The winners are assessed on PR problems in both traditional and online media, including social media spaces. To qualify as a PR disaster, the incident must result in sustained, negative media coverage for the brand, business or person at the centre of the story.

McCusker writes, “The ways that some brands and governments handle PR issues often actually makes their image problems worse. Trying to manipulate and ‘spin’ rather than talk straight still seems popular, yet can make the issue hang around longer.”

Here are Australia’s Top 10 PR Disasters of 2013:

1. Essendon supplements scandal – under the direction of controversial sports scientist Stephen Dank, the Bombers were found to have been operating an experimental – possibly illegal – performance supplements programme.

2. Drugs in sport – A year long Australian Crime Commission investigation found widespread drug use in Australian professional sport, with criminal networks being actively involved. At publication, one former ASADA expert dubbed it the “blackest day in Australian sport.”

3. Indonesian relations – Australia’s ‘SBY’ presidential phone-tapping scandal escalated with Tony Abbott’s reticence to apologise and Indonesia reactively downgrading the relationship between the two countries and withdrawing co-operation on people smuggling operations.

4. Waterhouse/Singleton spat – Businessman John Singleton sacked trainer Gai Waterhouse following a clash on live television. After “Singo” claimed skullduggery over the fitness of his beloved horse ‘More Joyous’, a Racing NSW inquiry fined Singleton and saw trainer Gai Waterhouse charged on two counts relating to reporting and record-keeping.

5. Media regulation reform – Communications Minister Stephen Conroy was assailed by many sections of the media over his proposed News Media reforms. Many outlets railed at the mooted, binding, self-regulation scheme that also sought to remove a news organisation’s exemption from some provisions of the Privacy Act.

6. Mining tax repeal – The Abbott government started to repeal Labor’s controversial Minerals Resource Rent Tax from July 2014; by pitching how it would impact on families and small business, major – and conflicting – media coverage for this new policy was secured.

7. Craig Thomson expenses – The saga of allegedly using Health Service Union credit cards to pay for porn and prostitutes rumbled on, revealing avaricious appetites for raunchy films, sexual services, ciggies and cross-country flights and expenses.
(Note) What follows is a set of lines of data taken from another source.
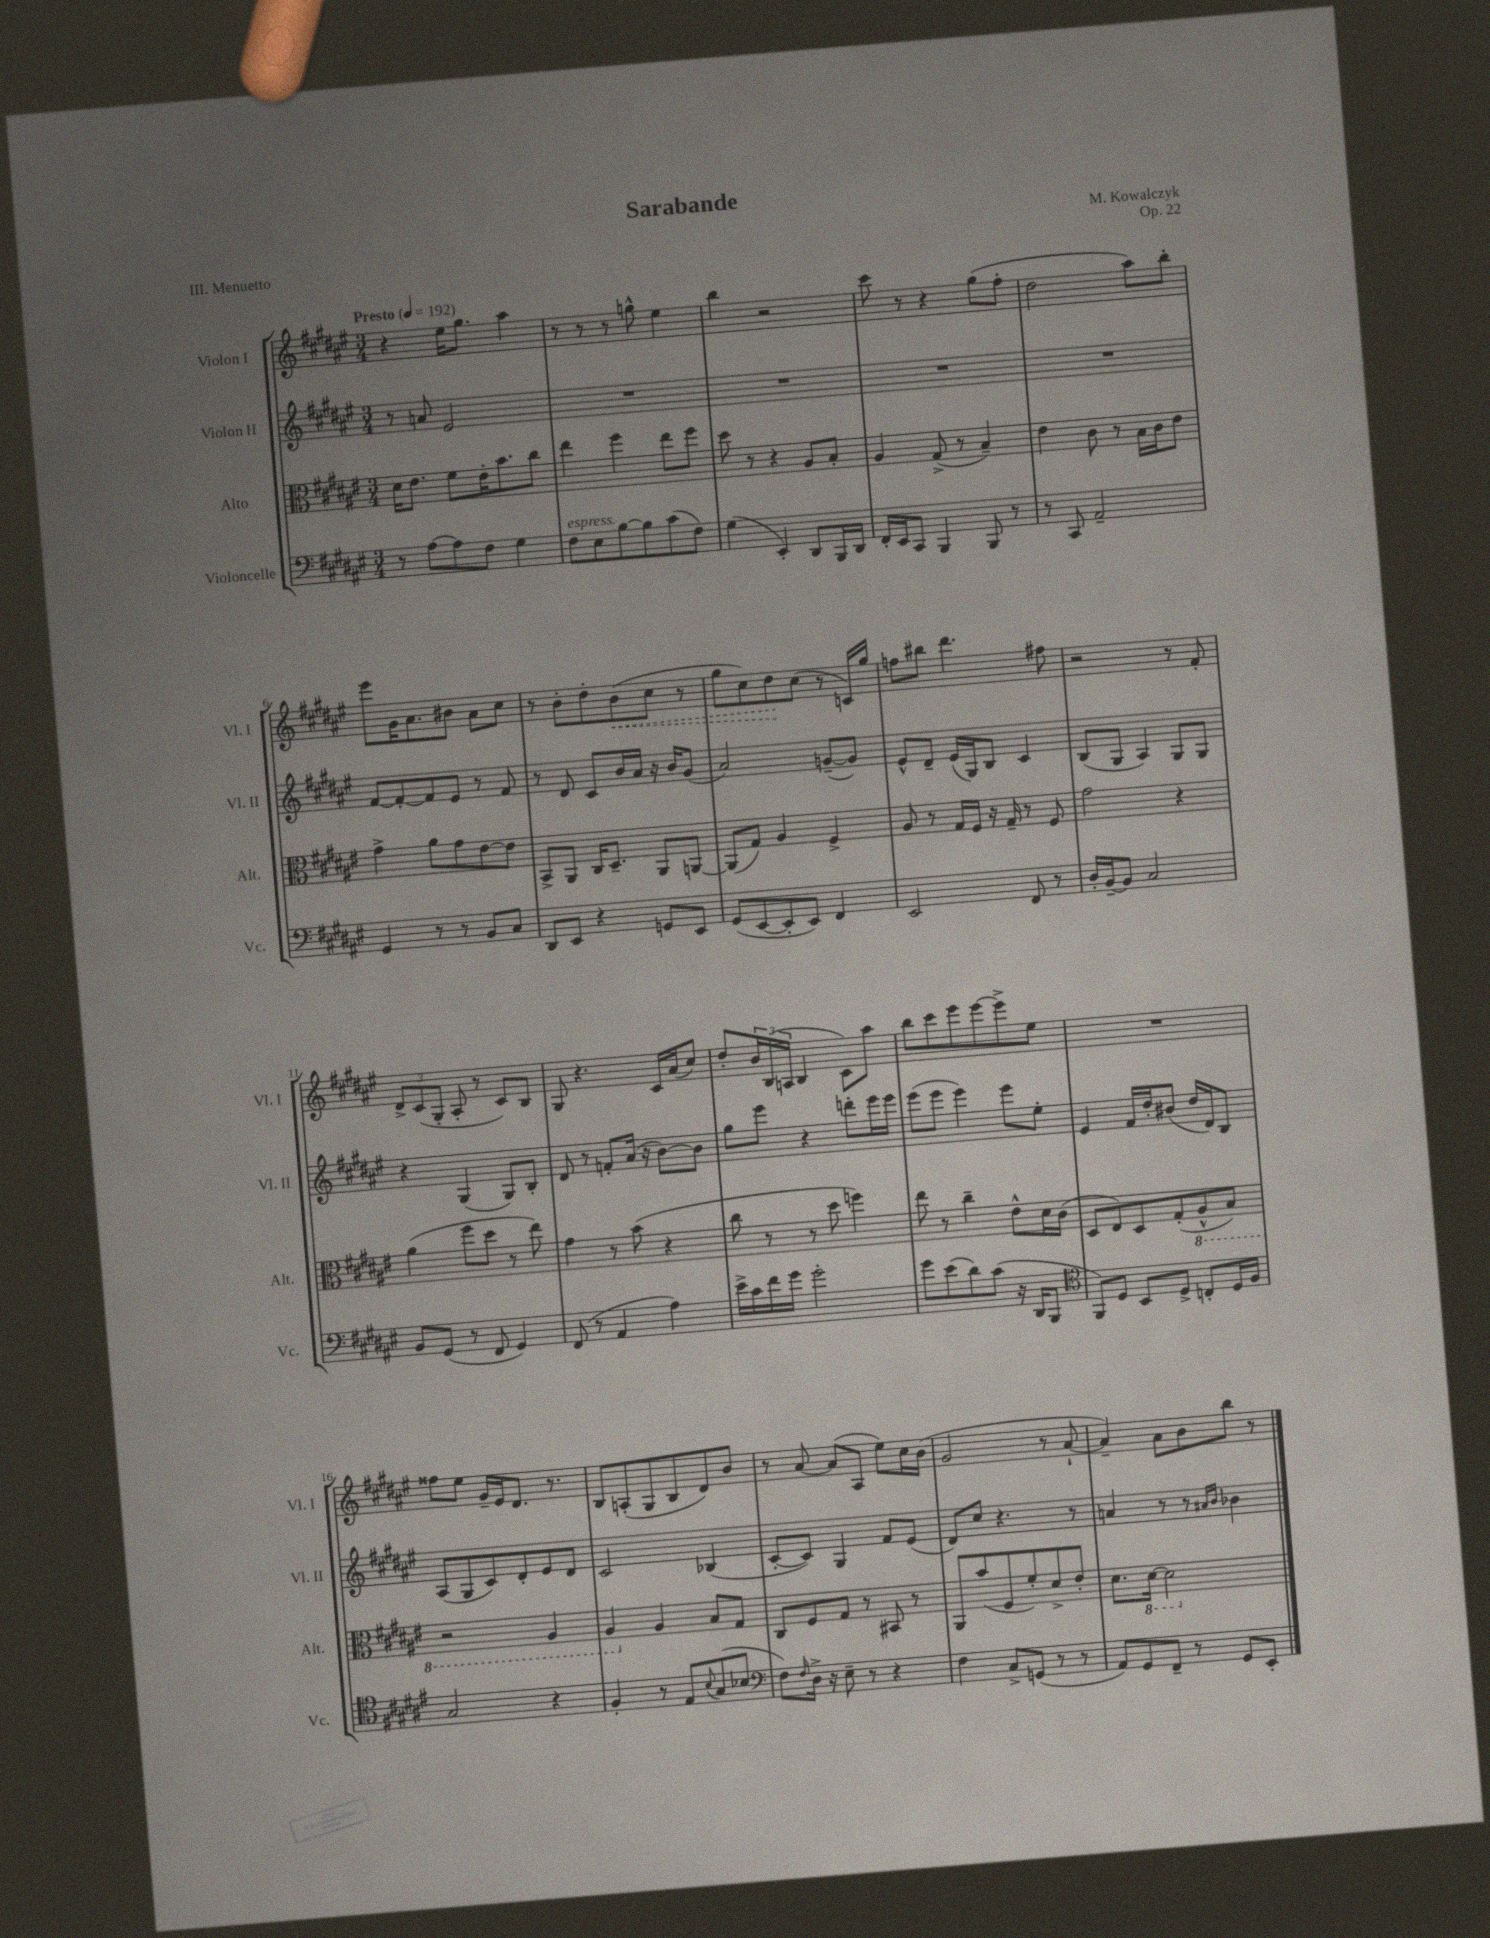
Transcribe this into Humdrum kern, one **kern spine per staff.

**kern	**kern	**kern	**kern	**dynam
*part4	*part3	*part2	*part1	*part1
*staff4	*staff3	*staff2	*staff1	*staff1
*I"Violoncelle	*I"Alto	*I"Violon II	*I"Violon I	*
*I'Vc.	*I'Alt.	*I'Vl. II	*I'Vl. I	*
*clefF4	*clefC3	*clefG2	*clefG2	*
*k[f#c#g#d#a#e#]	*k[f#c#g#d#a#e#]	*k[f#c#g#d#a#e#]	*k[f#c#g#d#a#e#]	*
*M3/4	*M3/4	*M3/4	*M3/4	*
*MM192	*MM192	*MM192	*MM192	*
=1	=1	=1	=1	=1
!	!	!	!LO:TX:a:B:t=Presto	!
8r	16d#\KL	8r	4r	.
.	8.e#\J	.	.	.
[8A#\L	.	8an/	.	.
8A#\]	8f#\L	2e#/	16ee#\KL	.
.	.	.	8.gg#\J	.
8F#\J	16e#'\K	.	.	.
.	8.b\	.	.	.
4G#\	.	.	4aa#\	.
.	8cc#\J	.	.	.
=2	=2	=2	=2	=2
!LO:TX:a:i:t=espress.	!	!	!	!
8F#\L	4ee#\	2.r	8r	.
8E#\	.	.	8r	.
[8B\	4ff#\	.	8r	.
8B\]	.	.	8ggn^^\	.
(8c#\	8ee#\L	.	4ee#\	.
8F#\J)	8ff#\J	.	.	.
=3	=3	=3	=3	=3
(4G#\	8dd#\	2.r	4bb\	.
.	8r	.	.	.
4EE#'/)	4r	.	2r	.
8DD#/L	8A#/L	.	.	.
16BBB/L	8B'/J	.	.	.
16DD#/JJ	.	.	.	.
=4	=4	=4	=4	=4
16FF#'/LL	4A#/	2.r	8ccc#\	.
16EE#/J	.	.	.	.
8CC#/J	.	.	8r	.
4BBB/	(8G#^/	.	4r	.
.	8r	.	.	.
8BBB/	4B~/)	.	(8gg#\L	.
8r	.	.	8ff#'\J	.
=5	=5	=5	=5	=5
8r	4e#\	2.r	2dd#\	.
8CC#/	.	.	.	.
2AA#~/	8c#\	.	.	.
.	8r	.	.	.
.	16B\LL	.	8aa#\L)	.
.	16c#\J	.	.	.
.	8e#\J	.	8bb'\J	.
!!LO:LB:g=z
=6	=6	=6	=6	=6
4GG#/	4g#^\	[8f#/L	8eee#\L	.
.	.	8f#'/_	16g#\K	.
.	.	.	8.a#\	.
8r	8a#\L	8f#/]	.	.
8r	8g#\	8e#/J	8b#X\J	.
8BB/L	[8e#\	8r	8a#\L	.
8C#/J	8e#\J]	8f#/	8cc#\J	.
=7	=7	=7	=7	=7
8DD#/L	8BB^/L	8r	8r	.
8EE#/J	8AA#/J	8d#/	8b'\L	.
4r	16C#/KL	8c#/L	8dd#'\	.
.	8.D#~/J	.	.	.
!	!	!	!	!LO:HP:b
.	.	16b/L	(8b\	<
.	.	16a#/JJ	.	.
8GGn/L	8AA#/L	16r	8cc#\J	.
.	.	16b/KL	.	.
8EE#/J	[8AAn/J	(8g#/J	8r	.
=8	=8	=8	=8	=8
(8GG#/L	(8AA/L]	2a#/)	8gg#\L	.
[8EE#/	8G#/J)	.	8cc#\)	.
8EE#'/]	4A#/	.	8dd#\	.
8EE#/J)	.	.	(8cc#\J	[
4FF#/	4F#^/	([8gn~/L	8r	.
.	.	8g/J])	16cn/LL)	.
.	.	.	16gg#/JJ	.
=9	=9	=9	=9	=9
2EE#/	8A#/	8e#^^/L	8ffn\L	.
.	8r	8d#~/J	8bb#X\J	.
.	16G#/LL	(16e#/LL	4.ddd#\	.
.	16F#/JJ	16G#/J)	.	.
.	16r	8B/J	.	.
.	16G#~/	.	.	.
8FF#/	8r	4c#/	.	.
8r	8F#/	.	8ff#X\	.
=10	=10	=10	=10	=10
16D#'/LL	2g#\	(8B/L	2r	.
[16BB~/J	.	.	.	.
8BB/J]	.	8G#/J	.	.
2C#/	.	4A#/)	.	.
.	4r	8G#/L	8r	.
.	.	8G#/J	8f#'/	.
!!LO:LB:g=z
=11	=11	=11	=11	=11
8BB/L	(4a#\	4r	12d#^/L	.
.	.	.	(12c#/	.
(8GG#/J	.	.	.	.
.	.	.	12G#'/J	.
8r	8ff#\L	(4G#/	8A#'/	.
8FF#/	8dd#\J	.	8r	.
4GG#/)	8r	8G#/L)	8c#/L)	.
.	8ee#\)	8B'/J	8B/J	.
=12	=12	=12	=12	=12
(8FF#/	4g#\	8d#/	8G#/	.
8r	.	8r	4.r	.
4AA#/	8r	8fn'/L	.	.
.	(8b\	(16a#/Jk	.	.
.	.	16r	.	.
4A#\)	4r	[8b\L)	16c#/LL	.
.	.	.	(16a#/J	.
.	.	8b\J]	8cc#/J)	.
=13	=13	=13	=13	=13
16e#^\LL	8cc#\	8gg#\L	8dd#'/L	.
16c#\	.	.	.	.
16f#\	8r	8eee#\J	24b/L	.
.	.	.	(24B/	.
16g#\JJ	.	.	.	.
.	.	.	24An/JJ	.
2g#'\	8r	4r	4B/	.
.	8dd#\	.	.	.
.	4ffn\)	8dddn'\L	8c#\L)	.
.	.	16eee#\L	8aa#\J	.
.	.	16eee#\JJ	.	.
=14	=14	=14	=14	=14
8g#\L	8ee#\	(8eee#\L	8bb\L	.
(8e#\	8r	8eee#\J	8ccc#\	.
8d#\)	4cc#~\	4eee#\)	8eee#\	.
(8c#\J	.	.	[8eee#\	.
16r	8e#^^\L	8eee#\L	8eee#^\]	.
16DD#/KL	.	.	.	.
8BBB/J	16d#\L	8ee#'\J	8ee#\J	.
.	(16c#\JJ	.	.	.
=15	=15	=15	=15	=15
*clefC4	*	*	*	*
8FF#/L)	8D#/L	4e#/	2.r	.
8D#/J	8E#/)	.	.	.
8BB/L	8D#/	16f#/LL	.	.
.	.	16dd#'/J	.	.
8D#^/J	(8G#'/	(8b#X/J	.	.
*	*8ba	*	*	*
8Cn'/L	8AA#^^/	16dd#/LL	.	.
.	.	16d#/J)	.	.
16D#/L	8BB/J)	8B/J	.	.
16F#/JJ	.	.	.	.
!!LO:LB:g=z
=16	=16	=16	=16	=16
2G#/	2r	(8A#/L	8ff##X\L	.
.	.	8G#/	8ee#\J	.
.	.	8c#/)	16g#~/LL	.
.	.	.	16e#/J	.
.	.	8d#'/	8.d#/J	.
4r	4AA#/	8e#/	.	.
.	.	.	8.r	.
.	.	8d#/J	.	.
=17	=17	=17	=17	=17
4F#'/	4AA#/	2c#/	8B/L	.
.	.	.	(8An'/	.
*	*X8ba	*	*	*
8r	4A#/	.	8G#/	.
8E#/L	.	.	8B/	.
8qqB/	.	.	.	.
(8G#/	8B/L	(4B-X/	8d#/)	.
8B-X/J	8G#/J	.	8b/J	.
=18	=18	=18	=18	=18
*clefF4	*	*	*	*
8F#\L)	8C#/L	[8c#'/L	8r	.
16qqF#/	.	.	.	.
16D#^\Jk	8F#/	8c#/J])	[8a#/	.
16r	.	.	.	.
8E#~\	8G#/J	4G#/	(8a#/L]	.
8r	8r	.	8A#/J	.
4r	8BB#X/	8f#/L	8ee#\L)	.
.	8r	(8e#/J	16cc#\L	.
.	.	.	(16b\JJ	.
=19	=19	=19	=19	=19
4F#\	8AA#/L	8d#/L)	2g#/	.
.	(8b/	8cc#/J	.	.
8C#^/L	8F#/	4.r	.	.
(8GGn/J	8f#'/)	.	.	.
8r	8d#^/	.	8r	.
8r	8e#'/J	8r	[8a#`/	.
=20	=20	=20	=20	=20
8AA#/L)	8.d#\L	4an/	4a#~/])	.
8GG#/	.	.	.	.
*	*8ba	*	*	*
.	[16D#\Jk	.	.	.
8FF#~/J	2D#\]	8r	8a#\L	.
8r	.	8r	8b\	.
.	.	16qqa#X/LL	.	.
.	.	16qqb/JJ	.	.
8GG#/L	.	4b-X\	8bb\J	.
8EE#'/J	.	.	8r	.
*	*X8ba	*	*	*
==	==	==	==	==
*-	*-	*-	*-	*-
8. Collingwood Football Club Adam Goodes scandal – When a young Collingwood fan sledged Adam Goodes with an ape slur, the media meltdown was compounded when Collingwood President Eddie Maguire jokingly alluded to Goodes’ ability to publicise the in-town musical ‘King Kong’.
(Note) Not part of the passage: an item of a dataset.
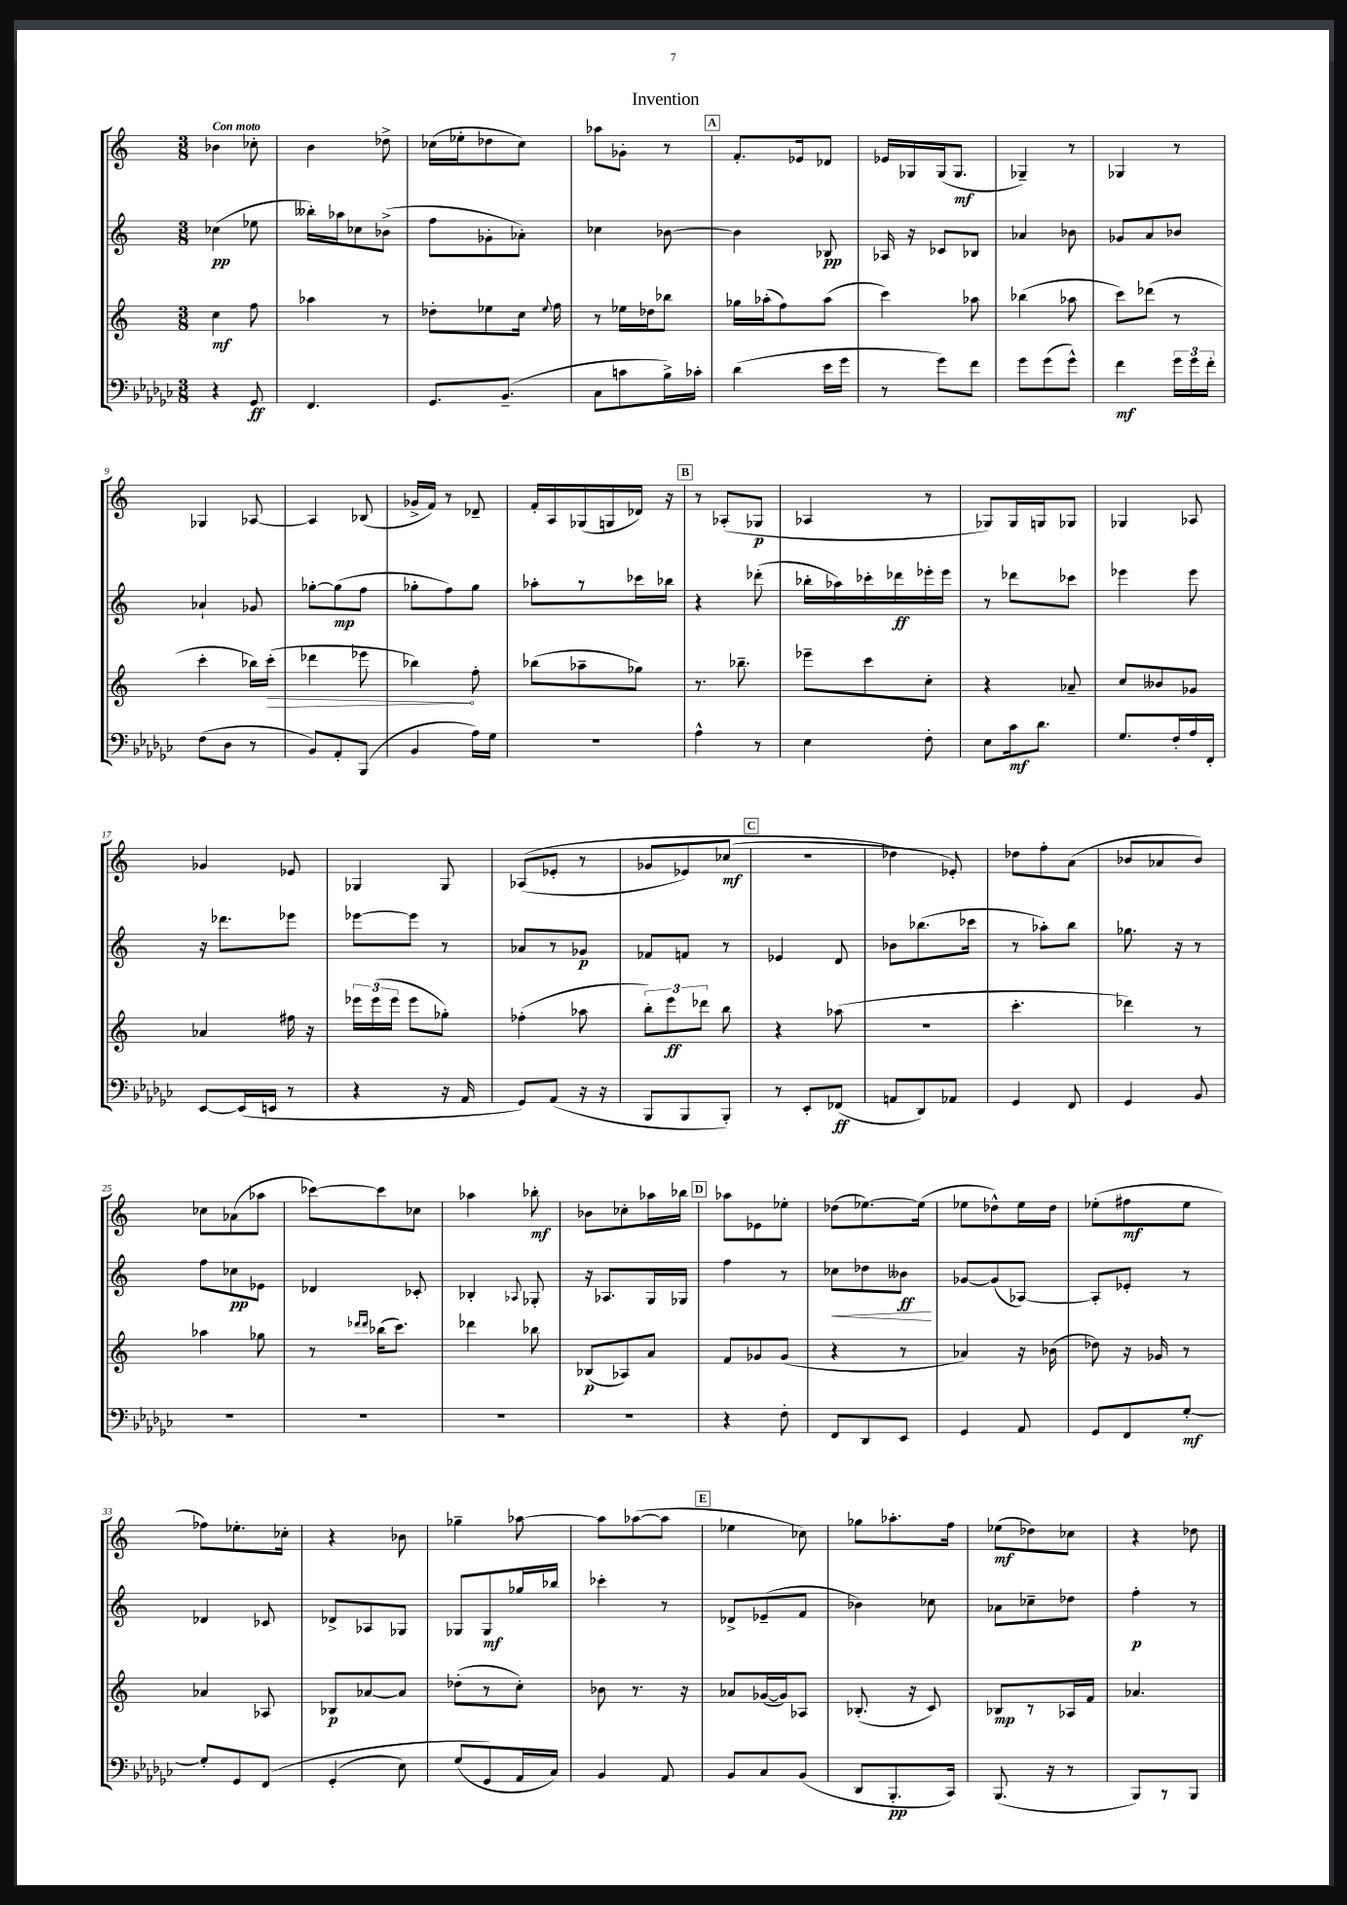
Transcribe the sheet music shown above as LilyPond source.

9. Royal Commission into child sexual abuse – As the 2012-established commission researched, interviewed, questioned and challenged institutional representatives from education, religion, sports and state interests, claims of abuser protection and failure to stop the abuse provided media flak for churches and their office bearers.

10. Politician expenses – Not long into office, Tony Abbott encountered his first scandal over his and other politicians’ misuse of entitlements. With four cabinet members – plus the PM – having to repay money for faulty expense claims, the furore also targeted Labor pollies similarly loose with their expense accuracy.